ACTIVITY
Copy every line of text in the material below word for word, and leave the pictures out of your answer.

GIVEN DATA
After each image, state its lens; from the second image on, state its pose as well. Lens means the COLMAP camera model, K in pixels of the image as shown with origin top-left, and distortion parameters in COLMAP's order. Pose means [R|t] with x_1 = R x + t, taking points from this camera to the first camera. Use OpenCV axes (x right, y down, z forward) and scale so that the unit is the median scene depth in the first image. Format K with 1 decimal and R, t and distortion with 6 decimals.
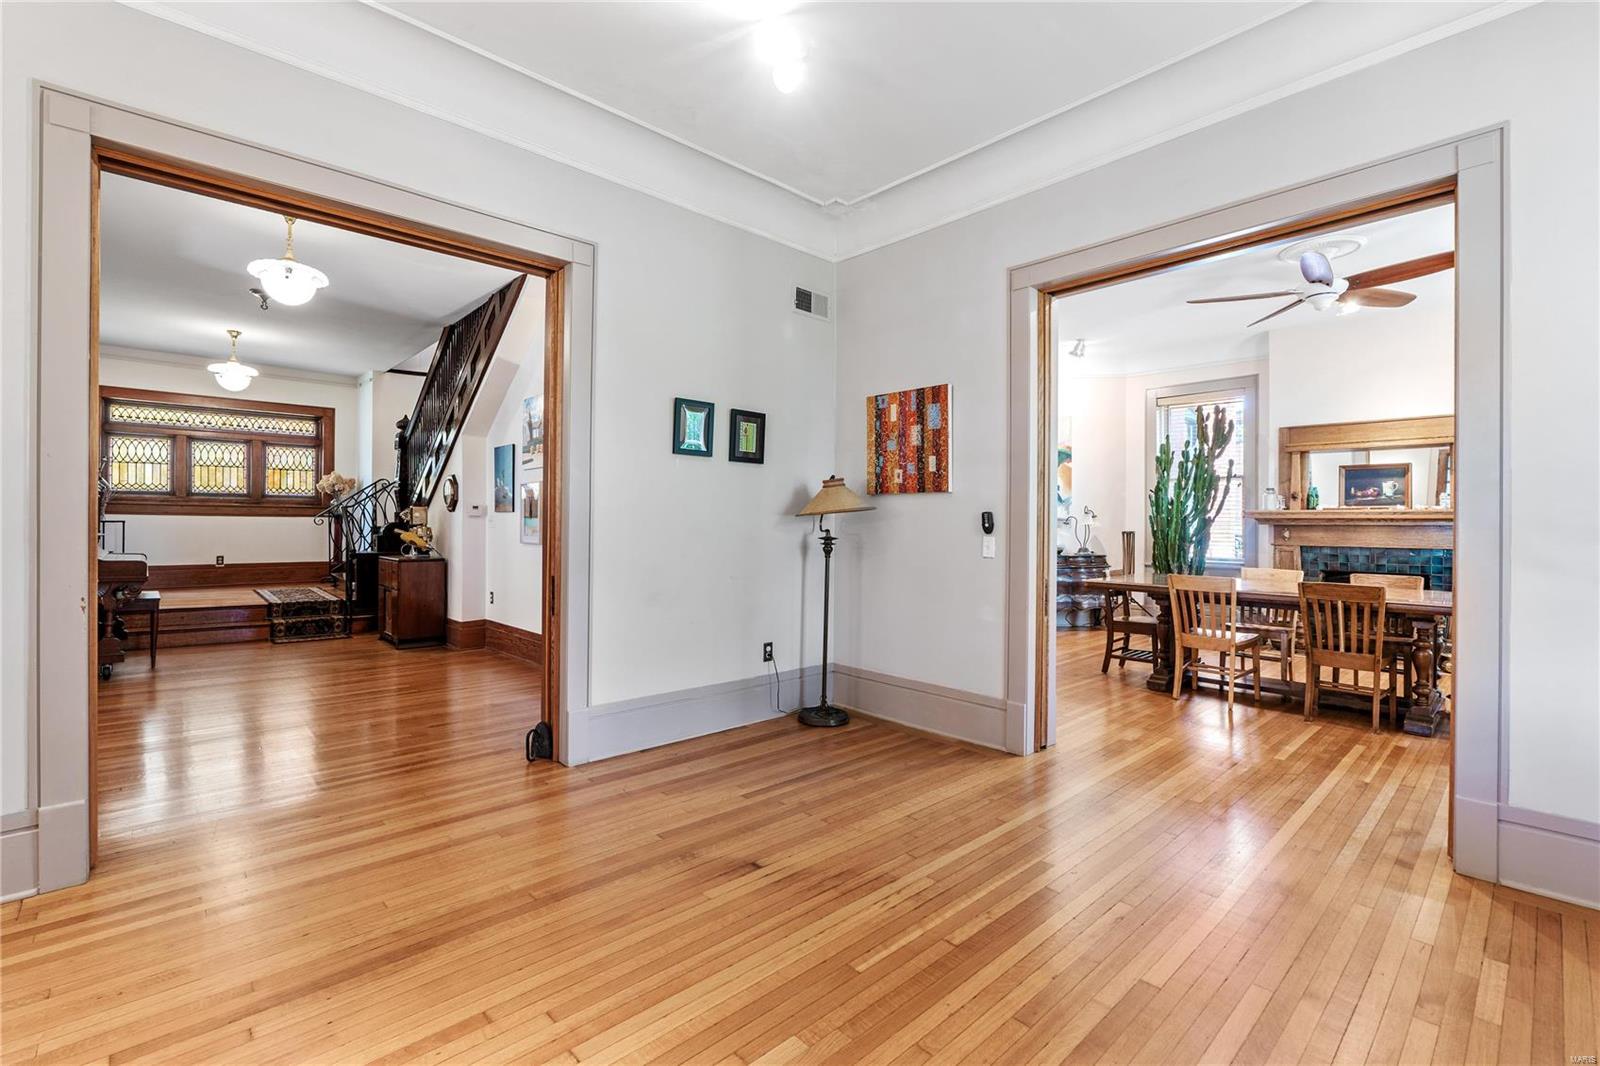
lens RADIAL K [[712.5, 0, 807.6], [0, 712.5, 521.4], [0, 0, 1]] dist [-0.000907, -0.000105]
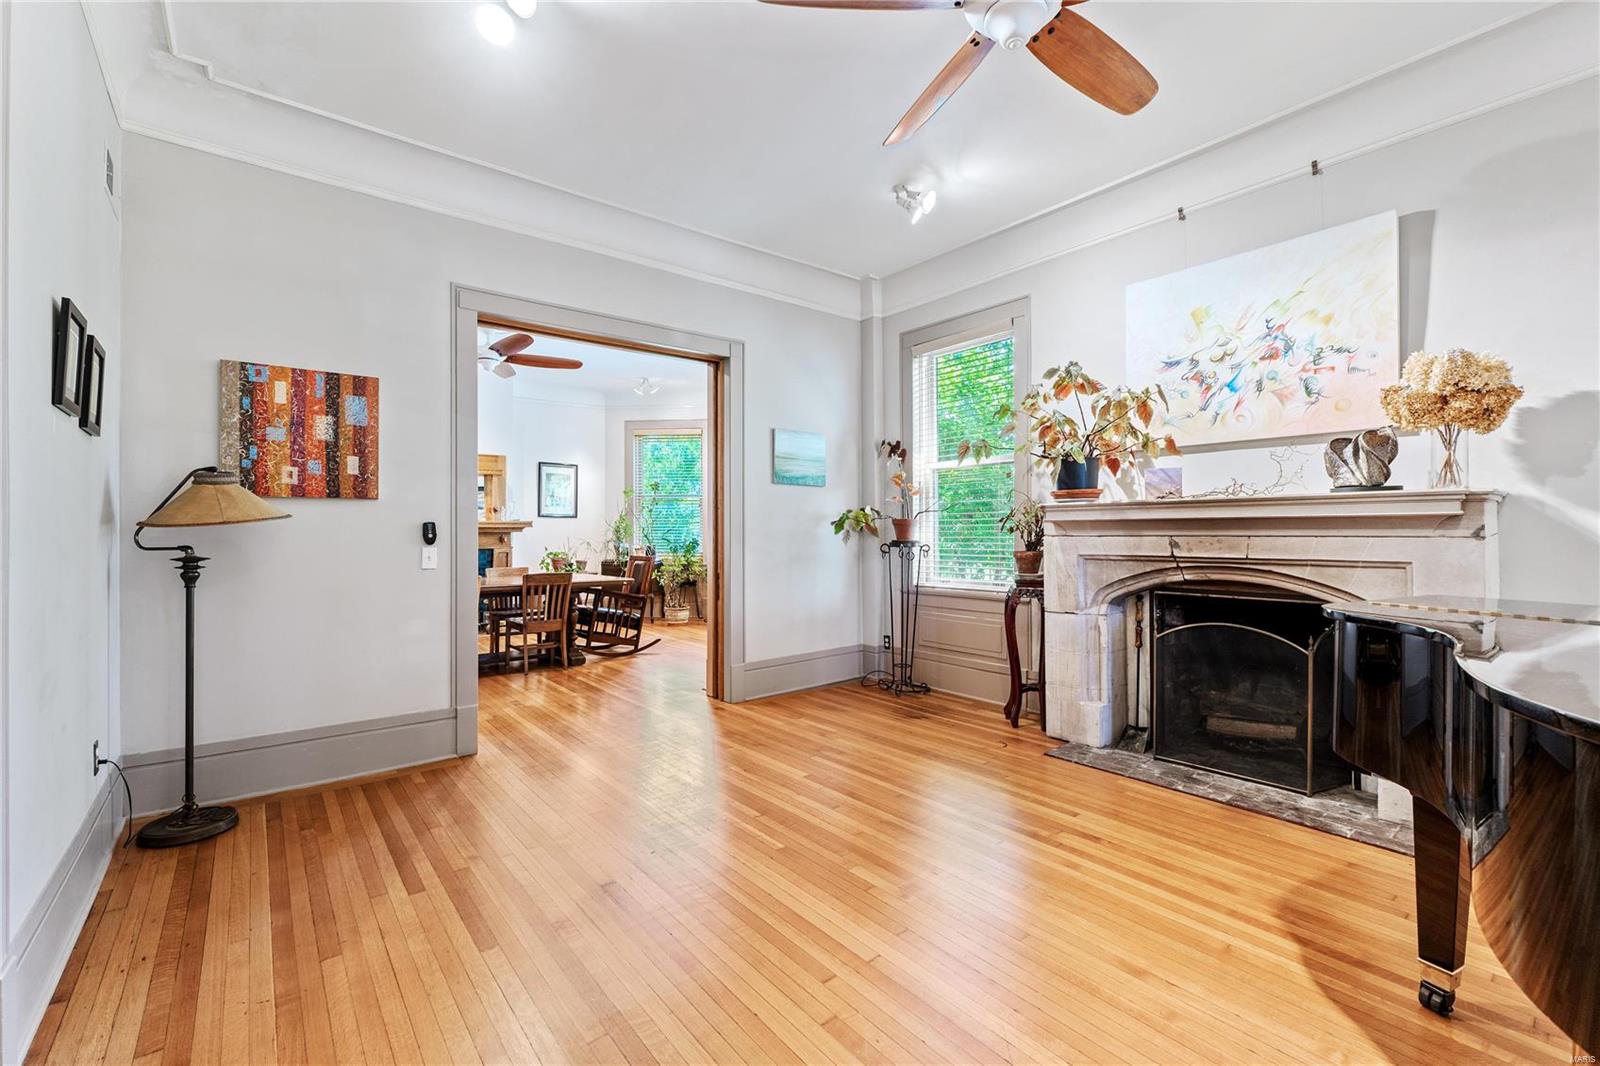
lens RADIAL K [[675.1, 0, 799.5], [0, 675.1, 525.3], [0, 0, 1]] dist [-0.003122, -0.000052]
pose [[0.071785, 0.000811, 0.997420, -0.586136], [0.002225, 0.999997, -0.000973, -0.006352], [-0.997418, 0.002290, 0.071783, 0.398002]]
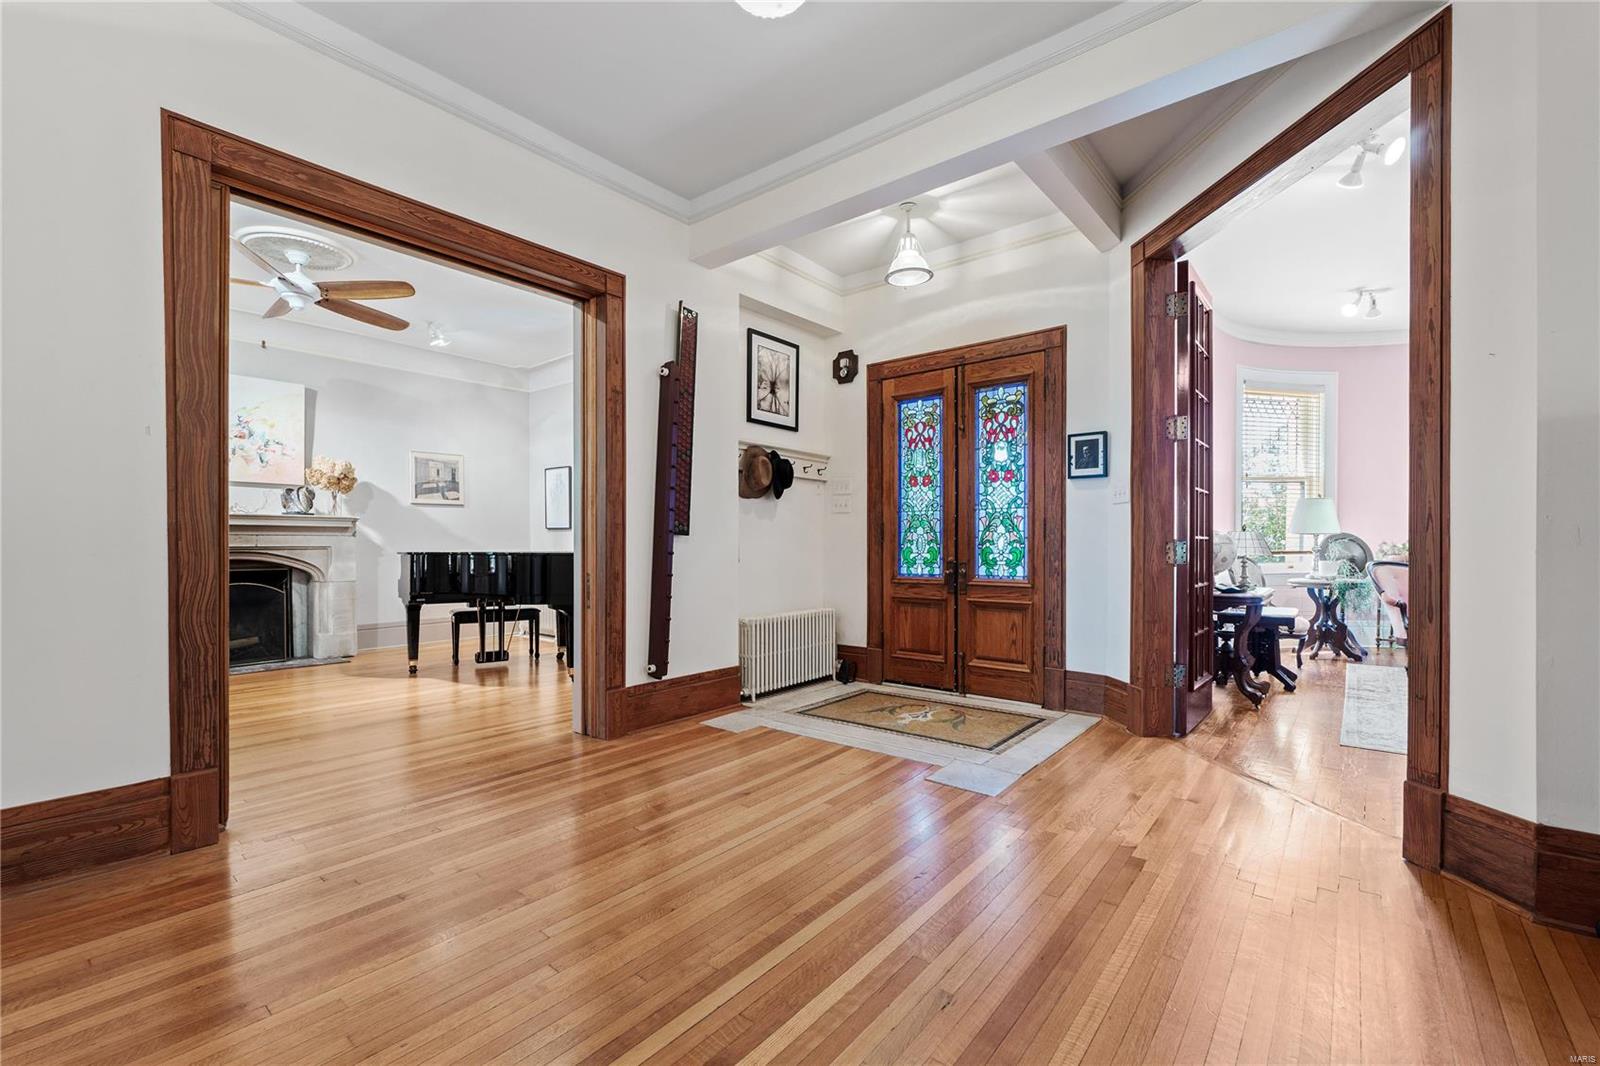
lens RADIAL K [[686.9, 0, 800.9], [0, 686.9, 544.6], [0, 0, 1]] dist [-0.004247, -0.000233]
pose [[-0.991213, -0.005575, -0.132156, -0.753025], [-0.005432, 0.999984, -0.001442, 0.021913], [0.132162, -0.000711, -0.991228, 1.537836]]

THE ANSWER
After each image, state its lens; from the second image on, state its pose as well. Lens means the COLMAP camera model, K in pixels of the image as shown with origin top-left, and distortion parameters in COLMAP's order. Pose means [R|t] with x_1 = R x + t, taking points from this camera to the first camera. Use OpenCV axes (x right, y down, z forward) and scale so that the unit is the median scene depth in the first image. Format K with 1 decimal and R, t and distortion with 6 decimals.
lens RADIAL K [[712.5, 0, 807.6], [0, 712.5, 521.4], [0, 0, 1]] dist [-0.000907, -0.000105]
lens RADIAL K [[675.1, 0, 799.5], [0, 675.1, 525.3], [0, 0, 1]] dist [-0.003122, -0.000052]
pose [[0.071785, 0.000811, 0.997420, -0.586136], [0.002225, 0.999997, -0.000973, -0.006352], [-0.997418, 0.002290, 0.071783, 0.398002]]
lens RADIAL K [[686.9, 0, 800.9], [0, 686.9, 544.6], [0, 0, 1]] dist [-0.004247, -0.000233]
pose [[-0.991213, -0.005575, -0.132156, -0.753025], [-0.005432, 0.999984, -0.001442, 0.021913], [0.132162, -0.000711, -0.991228, 1.537836]]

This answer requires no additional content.